Let us review two memory structures (part of SGA) to understand the commits in Oracle.
- Data buffer cache
- Redo log buffer cache
Database buffer cache
Data buffer cache contains copies of data blocks read from datafiles that can be modified by users. We are aware that anything in the memory buffer is not permanent, you loose the data in the memory if the database or system crashes. So typically user commits should force this buffer back to the database before returning the control back to user. However under normal circumstance, this is not how Oracle works. Let us look at redo log buffer before we completely understand the behavior of Oracle.
Redo log buffer
Recovery is a must for most of the applications and therefore Oracle or any RDBMS architecture should have mechanism in place to help recover your database from failures. Redo log buffer is a memory structure that aids in recovery of database. It records changes made to a block in a database and this change is generally referred to as redo entry . Typically redo entry contains
- Changes made to the data block (After Image)

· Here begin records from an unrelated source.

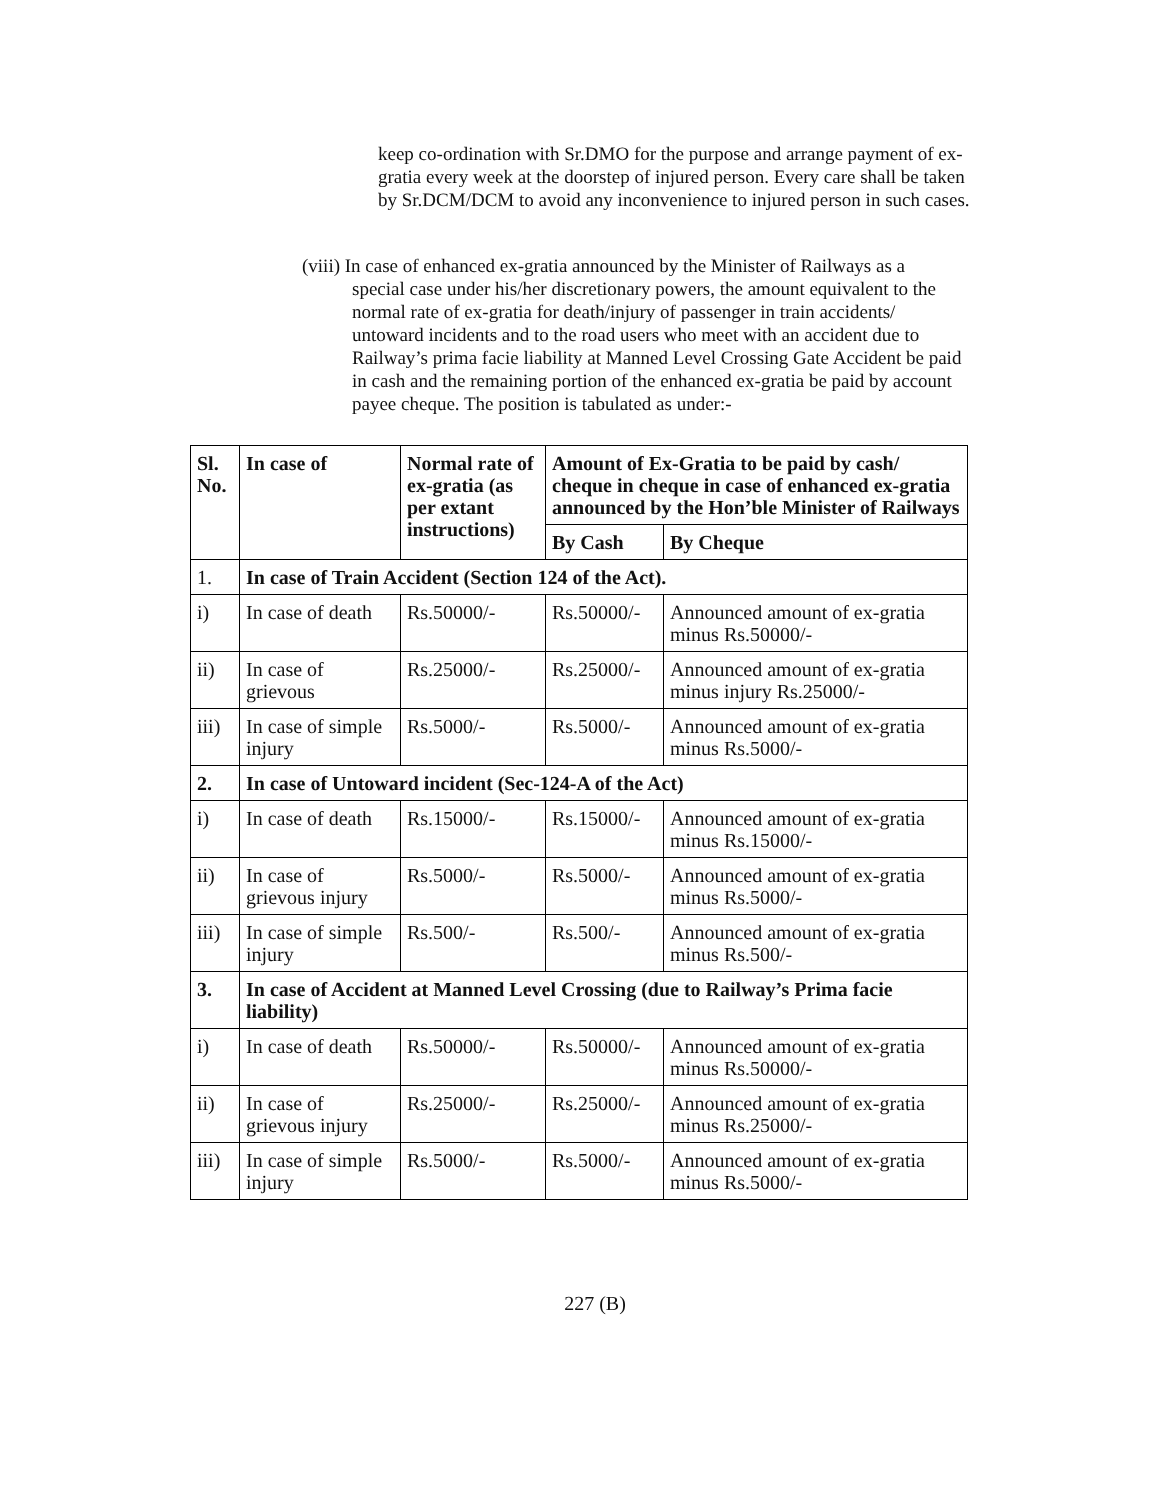keep co-ordination with Sr.DMO for the purpose and arrange payment of ex-gratia every week at the doorstep of injured person. Every care shall be taken by Sr.DCM/DCM to avoid any inconvenience to injured person in such cases.
(viii) In case of enhanced ex-gratia announced by the Minister of Railways as a
special case under his/her discretionary powers, the amount equivalent to the normal rate of ex-gratia for death/injury of passenger in train accidents/ untoward incidents and to the road users who meet with an accident due to Railway’s prima facie liability at Manned Level Crossing Gate Accident be paid in cash and the remaining portion of the enhanced ex-gratia be paid by account payee cheque. The position is tabulated as under:-
| Sl. No. | In case of | Normal rate of ex-gratia (as per extant instructions) | Amount of Ex-Gratia to be paid by cash/ cheque in cheque in case of enhanced ex-gratia announced by the Hon’ble Minister of Railways | |
| --- | --- | --- | --- | --- |
| | | | By Cash | By Cheque |
| 1. | In case of Train Accident (Section 124 of the Act). | | | |
| i) | In case of death | Rs.50000/- | Rs.50000/- | Announced amount of ex-gratia minus Rs.50000/- |
| ii) | In case of grievous | Rs.25000/- | Rs.25000/- | Announced amount of ex-gratia minus injury Rs.25000/- |
| iii) | In case of simple injury | Rs.5000/- | Rs.5000/- | Announced amount of ex-gratia minus Rs.5000/- |
| 2. | In case of Untoward incident (Sec-124-A of the Act) | | | |
| i) | In case of death | Rs.15000/- | Rs.15000/- | Announced amount of ex-gratia minus Rs.15000/- |
| ii) | In case of grievous injury | Rs.5000/- | Rs.5000/- | Announced amount of ex-gratia minus Rs.5000/- |
| iii) | In case of simple injury | Rs.500/- | Rs.500/- | Announced amount of ex-gratia minus Rs.500/- |
| 3. | In case of Accident at Manned Level Crossing (due to Railway’s Prima facie liability) | | | |
| i) | In case of death | Rs.50000/- | Rs.50000/- | Announced amount of ex-gratia minus Rs.50000/- |
| ii) | In case of grievous injury | Rs.25000/- | Rs.25000/- | Announced amount of ex-gratia minus Rs.25000/- |
| iii) | In case of simple injury | Rs.5000/- | Rs.5000/- | Announced amount of ex-gratia minus Rs.5000/- |
227 (B)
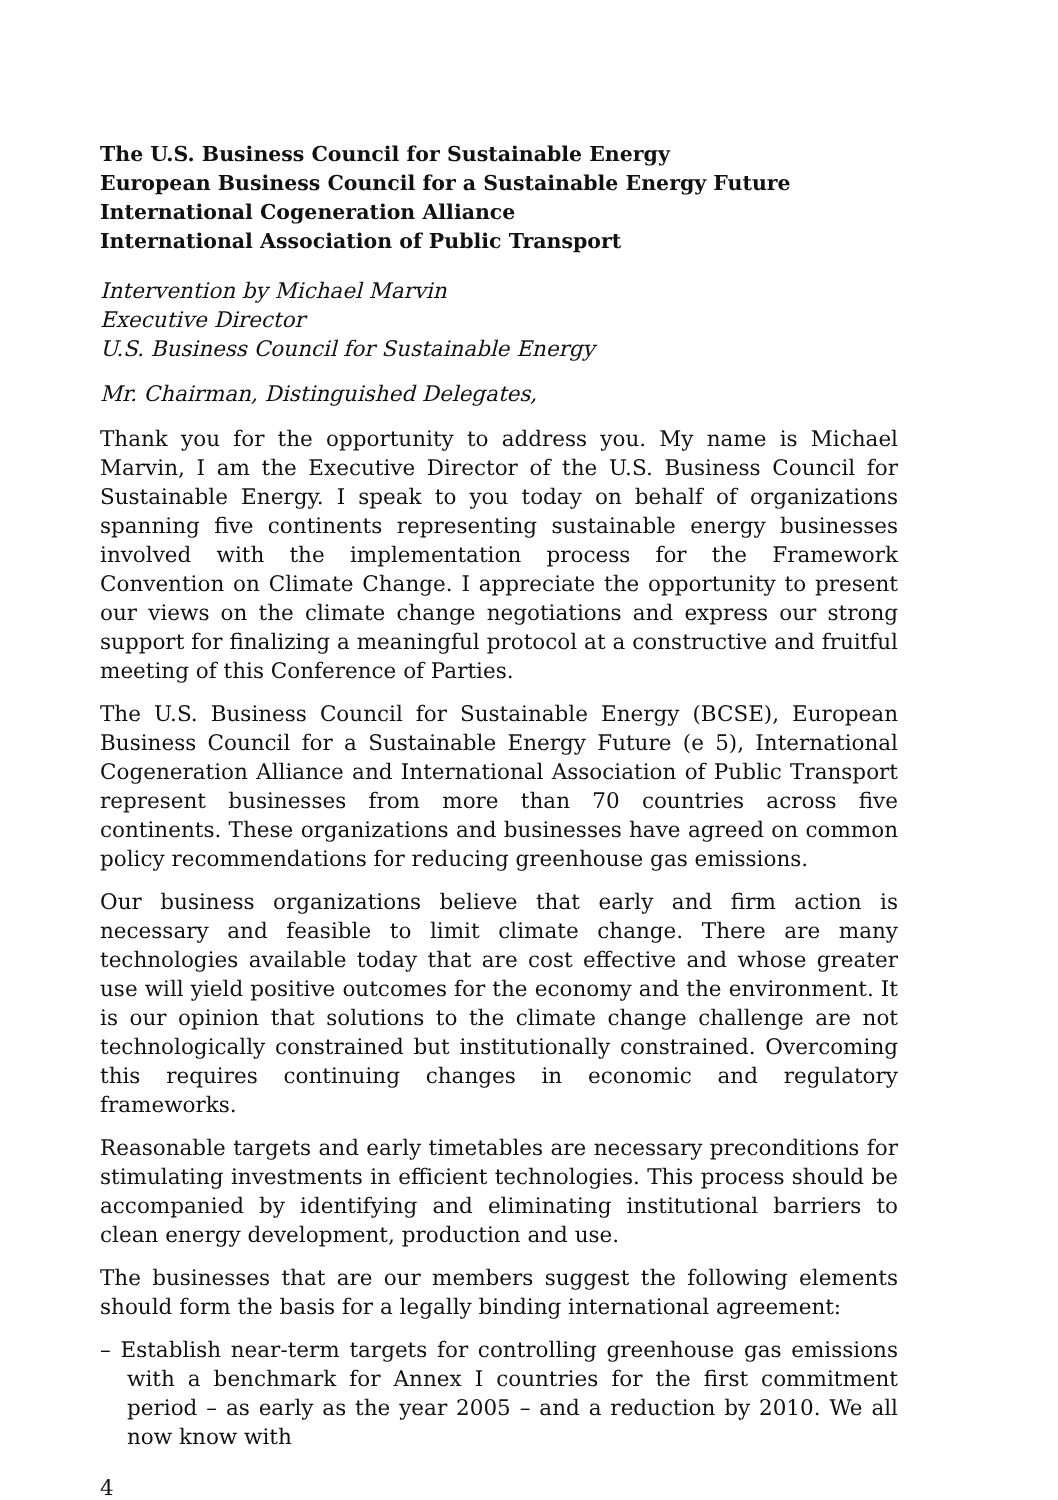The U.S. Business Council for Sustainable Energy
European Business Council for a Sustainable Energy Future
International Cogeneration Alliance
International Association of Public Transport
Intervention by Michael Marvin
Executive Director
U.S. Business Council for Sustainable Energy
Mr. Chairman, Distinguished Delegates,
Thank you for the opportunity to address you. My name is Michael Marvin, I am the Executive Director of the U.S. Business Council for Sustainable Energy. I speak to you today on behalf of organizations spanning five continents representing sustainable energy businesses involved with the implementation process for the Framework Convention on Climate Change. I appreciate the opportunity to present our views on the climate change negotiations and express our strong support for finalizing a meaningful protocol at a constructive and fruitful meeting of this Conference of Parties.
The U.S. Business Council for Sustainable Energy (BCSE), European Business Council for a Sustainable Energy Future (e 5), International Cogeneration Alliance and International Association of Public Transport represent businesses from more than 70 countries across five continents. These organizations and businesses have agreed on common policy recommendations for reducing greenhouse gas emissions.
Our business organizations believe that early and firm action is necessary and feasible to limit climate change. There are many technologies available today that are cost effective and whose greater use will yield positive outcomes for the economy and the environment. It is our opinion that solutions to the climate change challenge are not technologically constrained but institutionally constrained. Overcoming this requires continuing changes in economic and regulatory frameworks.
Reasonable targets and early timetables are necessary preconditions for stimulating investments in efficient technologies. This process should be accompanied by identifying and eliminating institutional barriers to clean energy development, production and use.
The businesses that are our members suggest the following elements should form the basis for a legally binding international agreement:
– Establish near-term targets for controlling greenhouse gas emissions with a benchmark for Annex I countries for the first commitment period – as early as the year 2005 – and a reduction by 2010. We all now know with
4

- Undo segment data block (Before Image)
- Transaction table of the undo segments (Table that tracks the state of transaction).

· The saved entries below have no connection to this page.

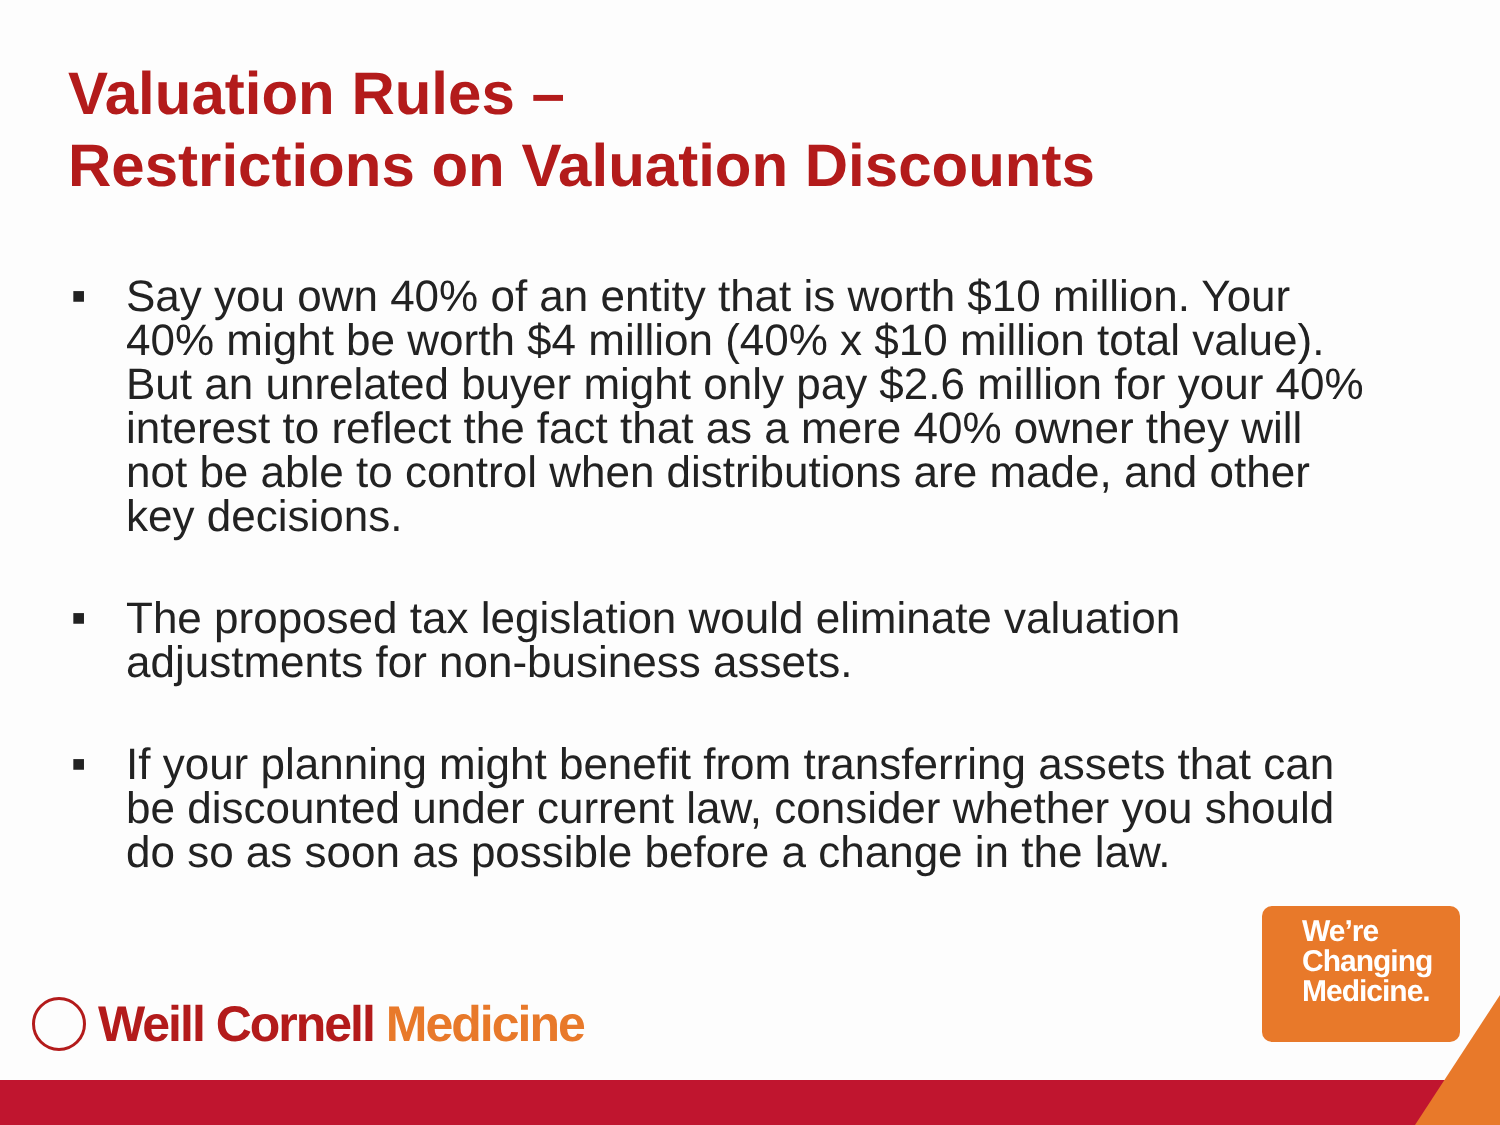Valuation Rules –
Restrictions on Valuation Discounts
■ Say you own 40% of an entity that is worth $10 million. Your 40% might be worth $4 million (40% x $10 million total value). But an unrelated buyer might only pay $2.6 million for your 40% interest to reflect the fact that as a mere 40% owner they will not be able to control when distributions are made, and other key decisions.
■ The proposed tax legislation would eliminate valuation adjustments for non-business assets.
■ If your planning might benefit from transferring assets that can be discounted under current law, consider whether you should do so as soon as possible before a change in the law.
Weill Cornell Medicine
We’re
Changing
Medicine.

Main idea behind recording this information is to recreate all changes made to the database during recovery.
Oracle uses this concept to its advantage to improve the performance of the database. So Whenever a user issues commit, the transaction is considered complete when the writes are made to online redo log files from the redo log buffer. In another words, instead of writing from database buffer cache to datafiles , Oracle writes from redo log buffer to online redo log files. The writes to datafiles from data buffer cache are generally made asynchronously.